### [Given exercise]
Render the lines of the items below as a numbered list, taking only those between the line holding "scientific name: Dioscorea preussii" and the line holding "genus: Notholaena", inclusive, and omitting any blank lines.

### [Supplied entries]
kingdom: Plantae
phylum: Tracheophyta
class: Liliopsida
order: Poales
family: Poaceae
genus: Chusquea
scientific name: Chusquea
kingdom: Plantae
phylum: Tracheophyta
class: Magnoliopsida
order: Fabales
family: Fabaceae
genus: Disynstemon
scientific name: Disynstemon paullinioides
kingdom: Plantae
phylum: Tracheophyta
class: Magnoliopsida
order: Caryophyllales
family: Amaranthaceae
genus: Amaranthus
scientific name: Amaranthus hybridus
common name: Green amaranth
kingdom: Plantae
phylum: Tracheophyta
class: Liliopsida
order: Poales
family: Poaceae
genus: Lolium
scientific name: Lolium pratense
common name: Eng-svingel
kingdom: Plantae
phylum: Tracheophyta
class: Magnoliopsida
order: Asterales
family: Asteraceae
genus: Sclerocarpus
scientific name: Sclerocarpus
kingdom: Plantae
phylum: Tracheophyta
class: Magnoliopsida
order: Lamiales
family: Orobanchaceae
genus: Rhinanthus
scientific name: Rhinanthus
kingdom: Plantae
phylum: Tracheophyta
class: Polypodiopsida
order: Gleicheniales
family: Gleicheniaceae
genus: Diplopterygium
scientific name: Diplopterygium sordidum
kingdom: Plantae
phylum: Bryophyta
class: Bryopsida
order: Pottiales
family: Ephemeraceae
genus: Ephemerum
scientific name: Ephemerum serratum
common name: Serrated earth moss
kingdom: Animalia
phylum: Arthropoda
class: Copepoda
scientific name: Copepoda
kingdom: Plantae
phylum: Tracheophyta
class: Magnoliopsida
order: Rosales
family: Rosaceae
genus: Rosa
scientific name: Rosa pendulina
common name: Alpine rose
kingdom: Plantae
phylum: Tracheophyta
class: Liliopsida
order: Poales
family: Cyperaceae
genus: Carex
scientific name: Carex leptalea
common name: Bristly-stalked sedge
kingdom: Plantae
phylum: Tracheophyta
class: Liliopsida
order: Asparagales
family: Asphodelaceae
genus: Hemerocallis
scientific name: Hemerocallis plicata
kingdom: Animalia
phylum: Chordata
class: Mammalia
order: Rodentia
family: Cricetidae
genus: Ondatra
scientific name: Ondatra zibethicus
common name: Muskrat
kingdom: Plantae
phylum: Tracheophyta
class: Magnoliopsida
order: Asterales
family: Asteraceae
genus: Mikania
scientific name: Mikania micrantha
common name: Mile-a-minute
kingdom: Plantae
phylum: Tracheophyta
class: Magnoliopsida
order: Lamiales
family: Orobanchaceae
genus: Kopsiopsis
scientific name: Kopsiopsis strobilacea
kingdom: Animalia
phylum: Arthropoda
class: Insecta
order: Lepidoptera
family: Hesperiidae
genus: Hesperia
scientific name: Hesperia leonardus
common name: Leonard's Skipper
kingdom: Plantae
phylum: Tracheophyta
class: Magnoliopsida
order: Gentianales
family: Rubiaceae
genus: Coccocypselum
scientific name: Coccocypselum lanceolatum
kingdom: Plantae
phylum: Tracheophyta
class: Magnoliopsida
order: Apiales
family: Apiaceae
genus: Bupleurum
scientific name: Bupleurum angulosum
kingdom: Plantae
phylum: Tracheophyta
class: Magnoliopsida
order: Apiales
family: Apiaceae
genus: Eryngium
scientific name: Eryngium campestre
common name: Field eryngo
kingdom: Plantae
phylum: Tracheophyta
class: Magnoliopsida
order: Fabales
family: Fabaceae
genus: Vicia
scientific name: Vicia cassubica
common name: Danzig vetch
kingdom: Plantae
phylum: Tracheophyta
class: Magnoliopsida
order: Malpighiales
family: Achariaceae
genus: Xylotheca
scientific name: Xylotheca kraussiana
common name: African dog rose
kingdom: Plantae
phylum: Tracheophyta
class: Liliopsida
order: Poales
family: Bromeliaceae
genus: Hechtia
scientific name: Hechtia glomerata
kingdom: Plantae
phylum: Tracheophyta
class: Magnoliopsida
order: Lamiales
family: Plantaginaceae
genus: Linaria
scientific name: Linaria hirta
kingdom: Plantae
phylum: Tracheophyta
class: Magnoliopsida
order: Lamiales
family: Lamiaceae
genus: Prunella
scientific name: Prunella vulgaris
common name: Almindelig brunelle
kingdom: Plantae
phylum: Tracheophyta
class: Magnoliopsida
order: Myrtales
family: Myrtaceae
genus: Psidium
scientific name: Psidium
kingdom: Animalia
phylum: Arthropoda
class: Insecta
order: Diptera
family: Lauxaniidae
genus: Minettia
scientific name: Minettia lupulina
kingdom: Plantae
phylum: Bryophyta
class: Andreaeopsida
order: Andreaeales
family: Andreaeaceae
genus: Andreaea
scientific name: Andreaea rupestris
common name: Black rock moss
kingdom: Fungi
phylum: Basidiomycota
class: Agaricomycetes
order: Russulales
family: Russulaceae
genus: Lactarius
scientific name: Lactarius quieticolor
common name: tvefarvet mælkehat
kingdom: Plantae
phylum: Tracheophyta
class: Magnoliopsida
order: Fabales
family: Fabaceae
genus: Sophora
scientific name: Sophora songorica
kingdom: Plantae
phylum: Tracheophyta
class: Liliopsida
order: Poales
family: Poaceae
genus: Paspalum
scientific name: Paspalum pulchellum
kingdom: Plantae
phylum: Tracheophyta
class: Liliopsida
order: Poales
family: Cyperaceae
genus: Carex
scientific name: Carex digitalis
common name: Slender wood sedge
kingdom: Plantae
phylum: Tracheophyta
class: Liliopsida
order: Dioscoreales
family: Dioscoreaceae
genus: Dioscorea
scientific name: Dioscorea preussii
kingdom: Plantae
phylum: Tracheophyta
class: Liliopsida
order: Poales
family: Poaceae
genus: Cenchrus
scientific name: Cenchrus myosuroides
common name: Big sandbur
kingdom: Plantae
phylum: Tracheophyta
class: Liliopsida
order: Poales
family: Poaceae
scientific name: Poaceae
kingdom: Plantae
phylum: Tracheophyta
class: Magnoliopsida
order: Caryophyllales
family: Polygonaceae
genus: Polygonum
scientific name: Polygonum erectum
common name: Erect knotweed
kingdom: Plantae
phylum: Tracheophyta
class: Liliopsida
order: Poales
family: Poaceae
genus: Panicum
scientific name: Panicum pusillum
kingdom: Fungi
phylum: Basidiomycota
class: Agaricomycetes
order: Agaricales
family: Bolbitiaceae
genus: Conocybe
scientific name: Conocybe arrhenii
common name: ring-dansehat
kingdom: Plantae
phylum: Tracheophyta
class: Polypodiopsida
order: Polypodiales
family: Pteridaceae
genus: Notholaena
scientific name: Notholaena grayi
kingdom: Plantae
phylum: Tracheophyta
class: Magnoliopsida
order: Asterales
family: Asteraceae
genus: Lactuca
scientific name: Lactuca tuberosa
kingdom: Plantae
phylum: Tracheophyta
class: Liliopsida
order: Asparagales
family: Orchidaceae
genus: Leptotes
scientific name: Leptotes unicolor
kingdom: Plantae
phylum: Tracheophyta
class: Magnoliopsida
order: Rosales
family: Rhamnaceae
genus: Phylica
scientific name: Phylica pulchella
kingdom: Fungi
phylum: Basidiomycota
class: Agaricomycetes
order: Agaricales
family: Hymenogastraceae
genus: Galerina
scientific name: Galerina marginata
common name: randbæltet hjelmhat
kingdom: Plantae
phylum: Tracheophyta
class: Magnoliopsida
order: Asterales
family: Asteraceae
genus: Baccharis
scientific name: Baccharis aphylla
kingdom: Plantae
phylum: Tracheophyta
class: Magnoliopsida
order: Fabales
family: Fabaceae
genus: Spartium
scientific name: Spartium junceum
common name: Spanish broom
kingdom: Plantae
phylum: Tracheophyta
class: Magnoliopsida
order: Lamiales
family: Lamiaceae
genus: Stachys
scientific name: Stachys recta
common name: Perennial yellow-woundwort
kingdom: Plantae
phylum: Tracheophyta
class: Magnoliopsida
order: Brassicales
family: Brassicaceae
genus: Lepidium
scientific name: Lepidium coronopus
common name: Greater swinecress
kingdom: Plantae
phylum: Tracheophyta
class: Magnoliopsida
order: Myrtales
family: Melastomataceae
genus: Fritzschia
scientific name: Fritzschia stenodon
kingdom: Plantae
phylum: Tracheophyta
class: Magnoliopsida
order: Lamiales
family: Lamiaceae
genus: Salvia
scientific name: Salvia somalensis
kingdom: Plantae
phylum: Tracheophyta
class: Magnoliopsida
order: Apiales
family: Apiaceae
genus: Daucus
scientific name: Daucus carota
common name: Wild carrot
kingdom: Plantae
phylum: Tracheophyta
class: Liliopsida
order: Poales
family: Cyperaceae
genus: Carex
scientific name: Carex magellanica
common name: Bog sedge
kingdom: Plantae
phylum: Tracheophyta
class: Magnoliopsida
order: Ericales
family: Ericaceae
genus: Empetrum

### [Solution to the problem]
1. scientific name: Dioscorea preussii
2. kingdom: Plantae
3. phylum: Tracheophyta
4. class: Liliopsida
5. order: Poales
6. family: Poaceae
7. genus: Cenchrus
8. scientific name: Cenchrus myosuroides
9. common name: Big sandbur
10. kingdom: Plantae
11. phylum: Tracheophyta
12. class: Liliopsida
13. order: Poales
14. family: Poaceae
15. scientific name: Poaceae
16. kingdom: Plantae
17. phylum: Tracheophyta
18. class: Magnoliopsida
19. order: Caryophyllales
20. family: Polygonaceae
21. genus: Polygonum
22. scientific name: Polygonum erectum
23. common name: Erect knotweed
24. kingdom: Plantae
25. phylum: Tracheophyta
26. class: Liliopsida
27. order: Poales
28. family: Poaceae
29. genus: Panicum
30. scientific name: Panicum pusillum
31. kingdom: Fungi
32. phylum: Basidiomycota
33. class: Agaricomycetes
34. order: Agaricales
35. family: Bolbitiaceae
36. genus: Conocybe
37. scientific name: Conocybe arrhenii
38. common name: ring-dansehat
39. kingdom: Plantae
40. phylum: Tracheophyta
41. class: Polypodiopsida
42. order: Polypodiales
43. family: Pteridaceae
44. genus: Notholaena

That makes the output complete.